ISLAMABAD, July 20: While the government is yet to come up with a promised law to curb honour-killing, the People's Party Parliamentarians pressed one of its own in the National Assembly on Tuesday to provide a legal remedy for customs like karo-kari.
The PPP's Aitzaz Ahsan appealed for support from both the treasury and opposition benches for the Criminal Law (Amendment) Bill that seeks to eliminate alleged misuse of Islamic laws to help those who kill people marrying against the wishes of their families in the name of honour.
Several members on the treasury benches, mainly women, cheered Mr Ahsan by thumping desks as he explained the purpose of the move while seeking leave of the house to formally introduce the draft sponsored by him and seven other PPP members.
Further discussion on the bill, which seeks 10 amendments to the Pakistan Penal Code and the Code of Criminal Procedure, was put off till the next private members' day.
The government has repeatedly promised to introduce its bill against honour-killing but there has been no official word on when it would be done while divisions over the issue have emerged within the treasury and opposition benches.
One opinion was that karo-kari was murder and should be stopped by legislation while the other was that killing for honour was right, Mr Ahsan said as he referred to a pandemonium that erupted in the house on Monday after Salim Jan Mazari of the ruling coalition supported honour-killings.
"We have paralysed our woman and sunk her into fear. We must liberate her from this fear," the PPP leader said. Mr Mazari of the Pakistan Muslim League sparked the row when he said women could not be allowed to "run away" to "dishonour" their families.
The MNA from Jacobabad drew loud protests from his party's women members and the PPP but cheers from some of his coalition colleagues and the Muttahida Majlis-i-Amal. He was greeted with apparent approving smiles from some ruling party colleagues and frowns from women members of the coalition as he moved around the treasury benches on Tuesday.
But he kept quiet while the issue came up again through the PPP bill and PML member M.P. Bhandara's complaint to Speaker Chaudhry Amir Hussain that no action had been taken on two of his call-attention notices since May about reported karo-kari murders in Sindh.
Mr Ahsan said karo-kari might have existed for centuries but the incidence of such murders increased after military ruler Gen Mohammad Ziaul Haq enforced the Qisas and Diyat Ordinance in 1979 to provide for pardon for such actions by the heirs of a victim.
A statement of objectives and reasons accompanying the bill said the recent increase in the incidence of karo-kari "has been facilitated by the ease with which the perpetrators escape punishment."
"Justifying the brutal crime as being rooted in archaic customs, they are forgiven in out-of-court processes that are recognized by law.

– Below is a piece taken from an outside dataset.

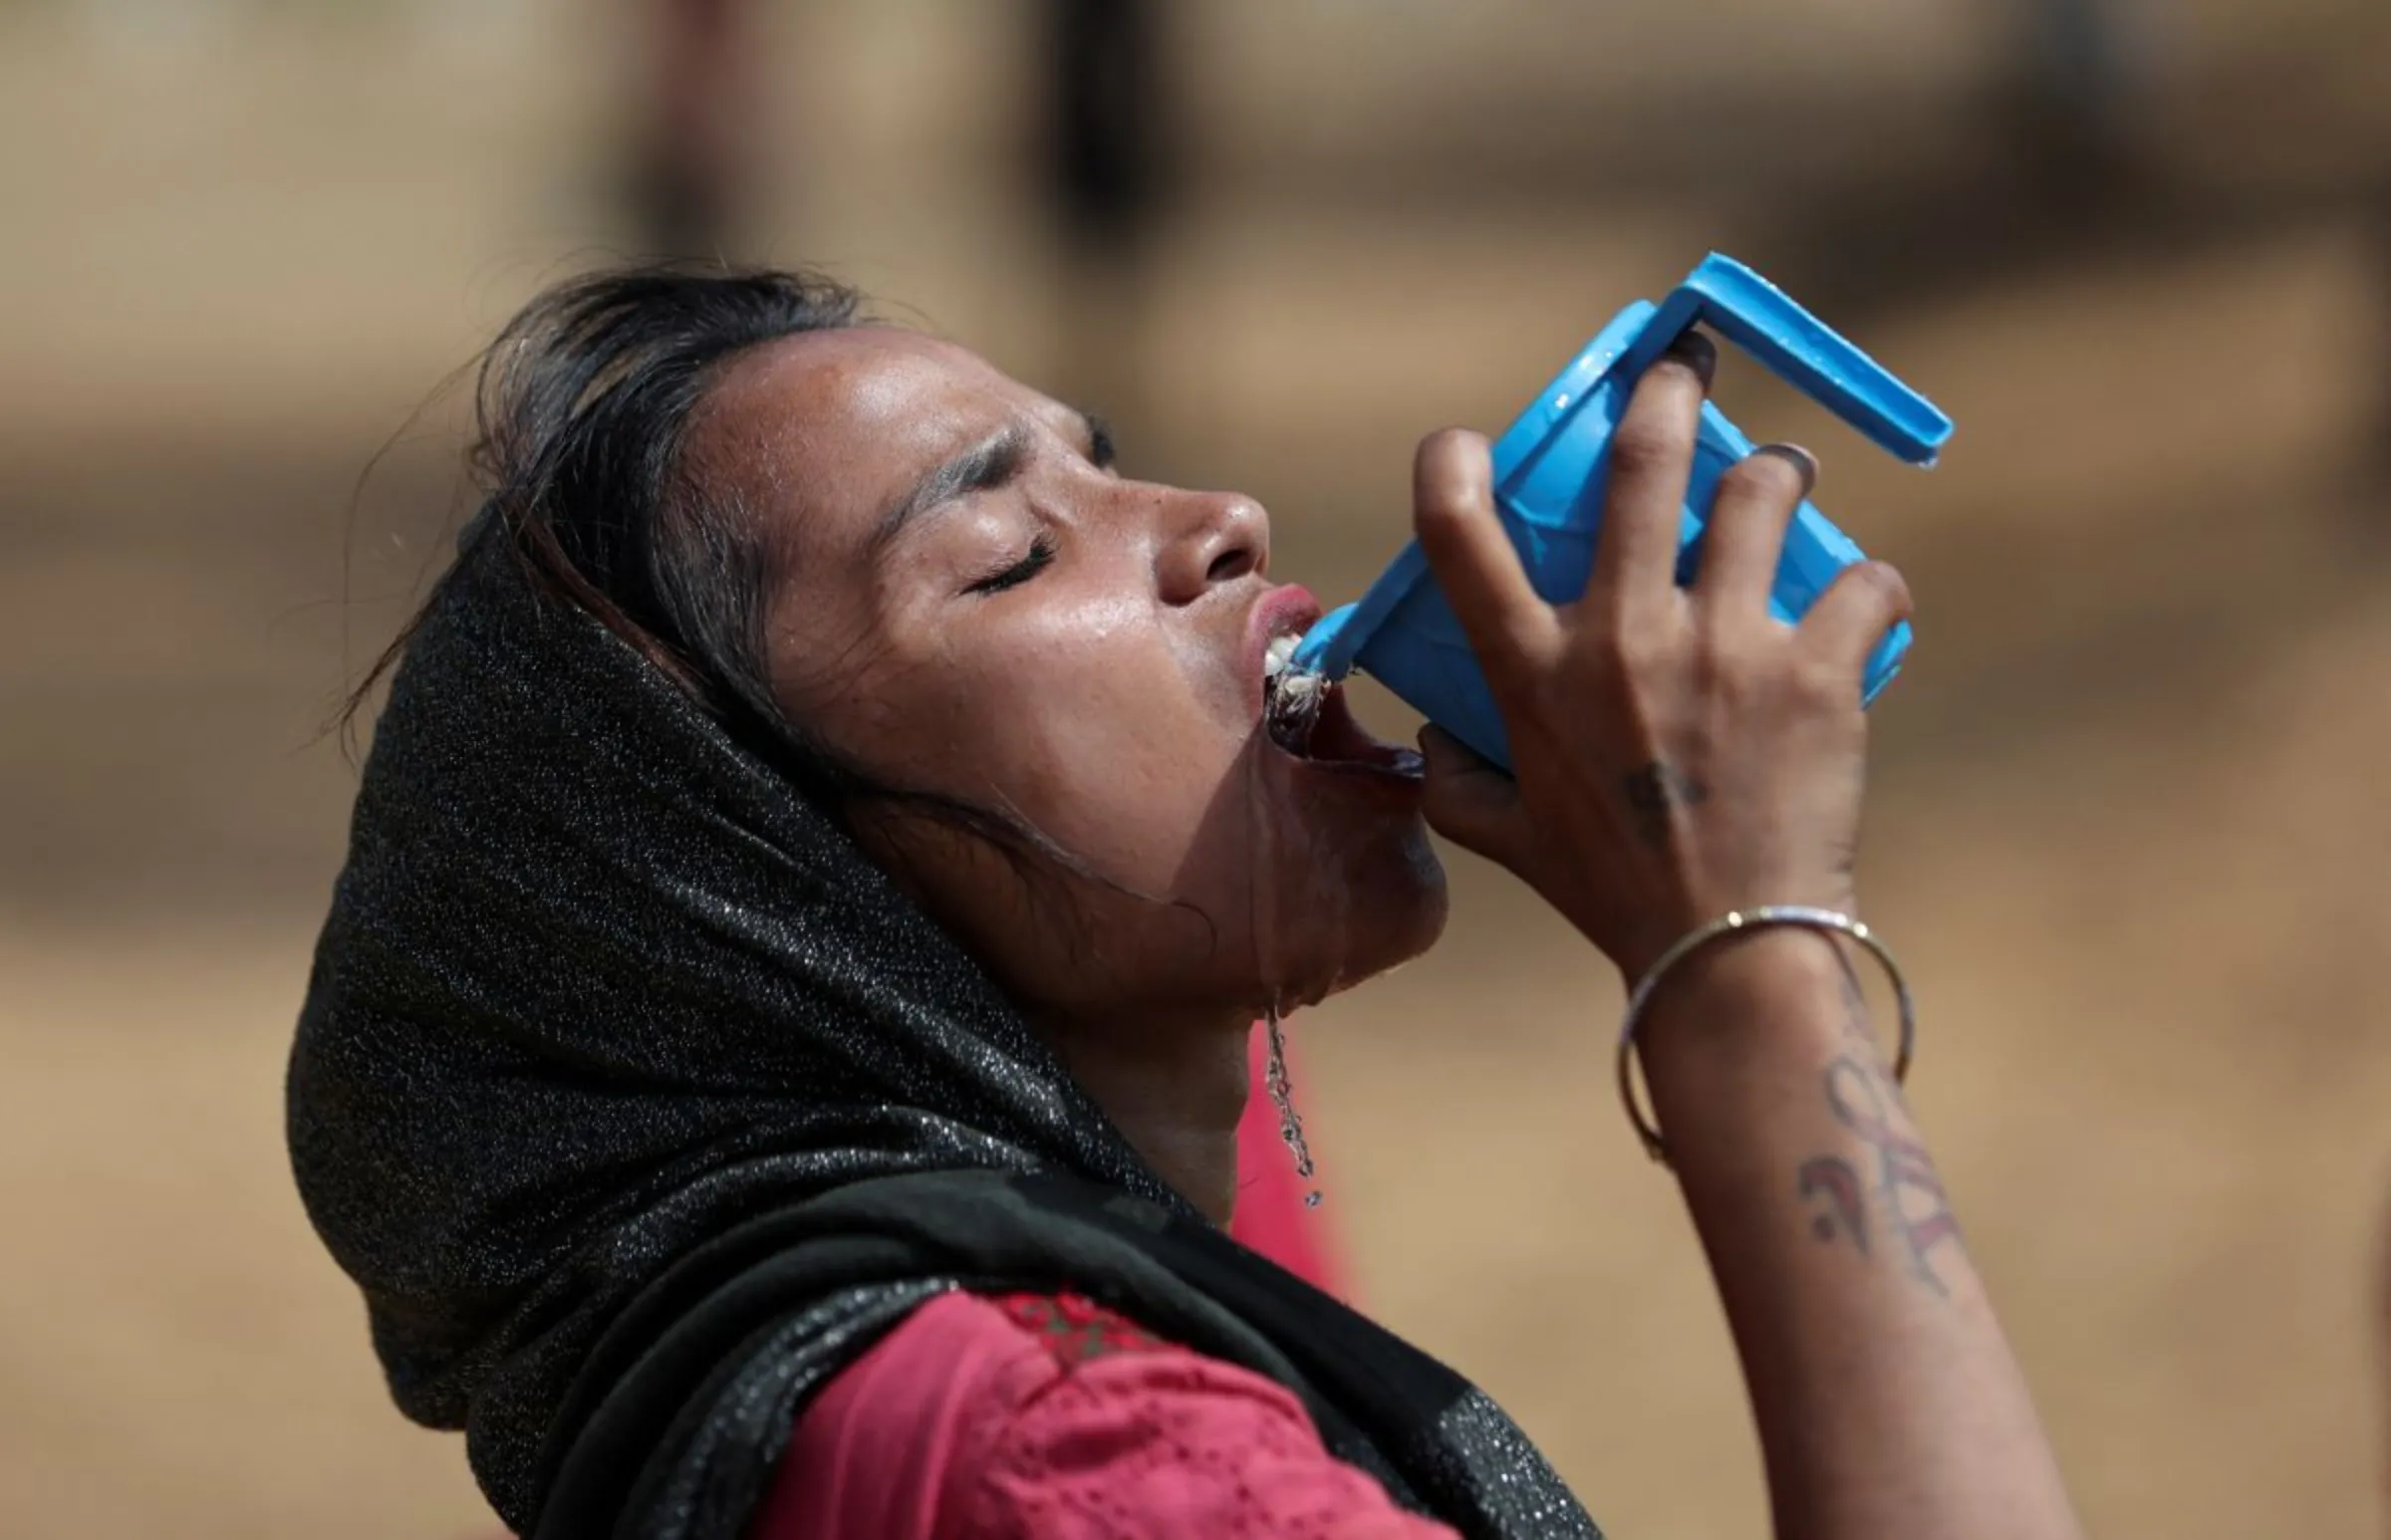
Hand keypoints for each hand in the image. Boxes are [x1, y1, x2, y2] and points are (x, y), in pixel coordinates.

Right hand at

Thus (a) heinous murder goes unpunished," it said.
"The object of the Criminal Law (Amendment) Bill 2004 is to deny the perpetrators of the crime the facility of settlement out of court so as to discourage and eliminate the practice of karo-kari," the statement said.

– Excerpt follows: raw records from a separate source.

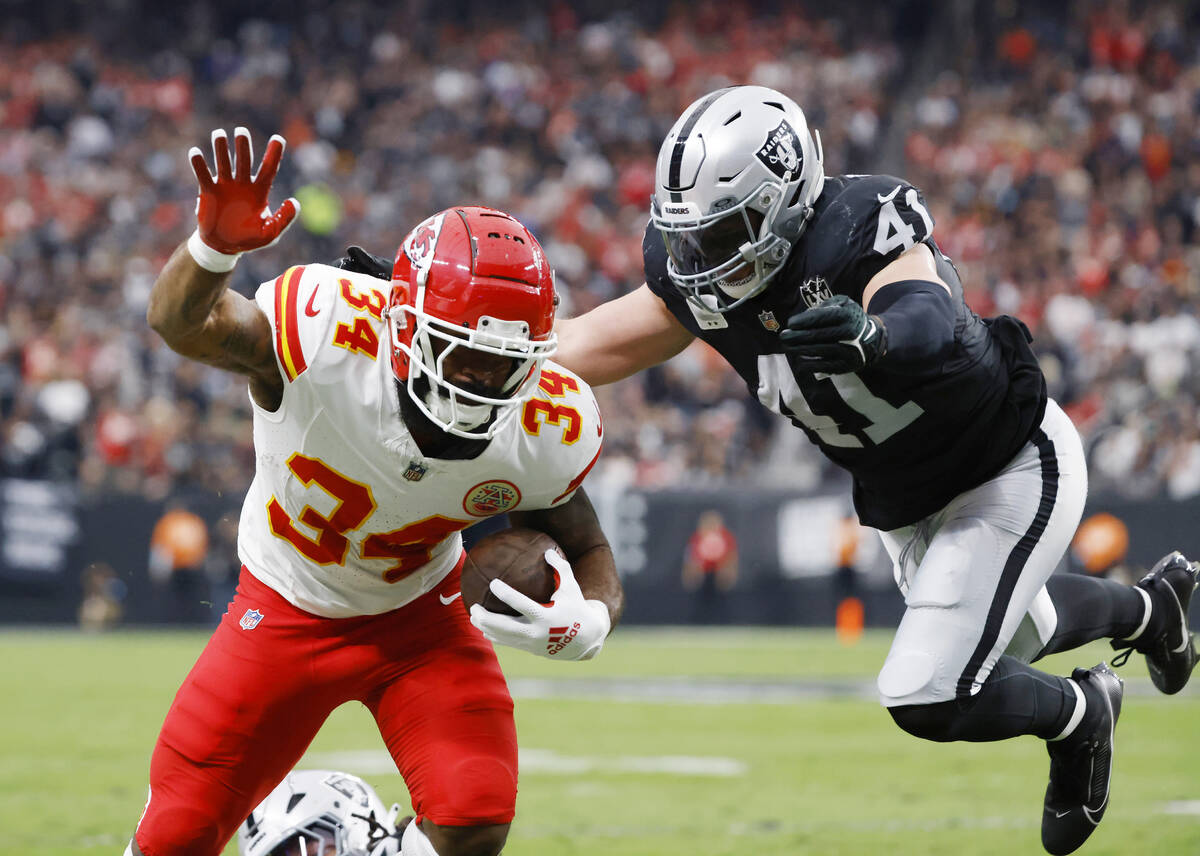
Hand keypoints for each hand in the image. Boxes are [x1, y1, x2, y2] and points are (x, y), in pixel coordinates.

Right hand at [187, 127, 299, 267]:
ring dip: (221, 148)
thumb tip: (294, 202)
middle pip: (244, 160)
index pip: (268, 168)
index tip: (278, 138)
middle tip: (241, 132)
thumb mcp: (271, 233)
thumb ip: (284, 219)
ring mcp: (225, 185)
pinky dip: (199, 164)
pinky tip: (195, 153)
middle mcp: (242, 184)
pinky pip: (203, 175)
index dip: (274, 154)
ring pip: (223, 162)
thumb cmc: (249, 238)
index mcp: (260, 191)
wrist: (224, 247)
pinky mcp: (209, 191)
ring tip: (219, 134)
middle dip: (243, 146)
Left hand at [469, 549, 611, 660]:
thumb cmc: (576, 608)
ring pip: (502, 637)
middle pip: (505, 627)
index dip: (506, 594)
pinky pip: (507, 642)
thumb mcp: (572, 588)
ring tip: (473, 616)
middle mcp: (536, 632)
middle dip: (487, 618)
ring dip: (485, 627)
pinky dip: (494, 635)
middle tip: (474, 606)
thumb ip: (560, 568)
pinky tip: (483, 627)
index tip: (493, 583)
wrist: (584, 640)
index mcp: (546, 616)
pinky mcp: (528, 649)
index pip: (522, 605)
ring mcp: (531, 643)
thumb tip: (547, 550)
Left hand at [779, 294, 886, 373]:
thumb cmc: (850, 319)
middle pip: (818, 335)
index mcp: (847, 315)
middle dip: (797, 336)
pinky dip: (810, 363)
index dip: (803, 321)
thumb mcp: (843, 304)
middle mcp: (849, 333)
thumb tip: (805, 315)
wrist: (872, 339)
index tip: (790, 323)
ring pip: (820, 350)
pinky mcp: (846, 365)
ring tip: (787, 347)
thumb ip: (825, 305)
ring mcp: (848, 350)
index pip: (821, 318)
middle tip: (783, 336)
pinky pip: (825, 365)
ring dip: (800, 349)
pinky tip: (799, 359)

The speaker, with the agreement of its movers, deferred until the next private members' day a bill moved by several PPP members last March to provide for elimination of gender discrimination.
The Protection and Empowerment of Women Bill was deferred after assurances from the government that it was seeking to bring a law in this regard with consensus.
The speaker referred to the house standing committee concerned another PPP bill seeking to bring exit control procedures in conformity with fundamental rights and Islamic provisions by not allowing any action against a person without affording an opportunity of being heard.
The Exit from Pakistan (Control) (Amendment) Bill also distinguishes between emergency provisions and routine procedures for placing a person on the Exit Control List and provides for punishment of officials for any abuse of law.
Members of the Alliance for the Restoration of Democracy and the MMA earlier staged separate token walkouts to protest against the speaker's refusal to issue a production order for jailed ARD president Javed Hashmi.
PTV COVERAGE: Information and Broadcasting Minister Sheikh Rashid Ahmed told the house that he was trying to ensure better coverage of opposition members' speeches by the Pakistan Television.
But, responding to different privilege motions of PPP member Naveed Qamar and MMA President Qazi Hussain Ahmed complaining of discrimination in the coverage, the minister said opposition members should not use opportunities of live coverage to give a "negative message" outside.
He disagreed with the MMA leader's demand for constituting a special committee or commission to examine the matter. The movers did not press their motions.
LOWARI TUNNEL: On a call-attention notice from five members, Communications Minister Babar Ghori said the government was likely to start construction of the Lowari tunnel this year with an initial earmarked amount of Rs500 million after approval of the project by the Executive Committee of the National Economic Council. The house was adjourned until Thursday evening.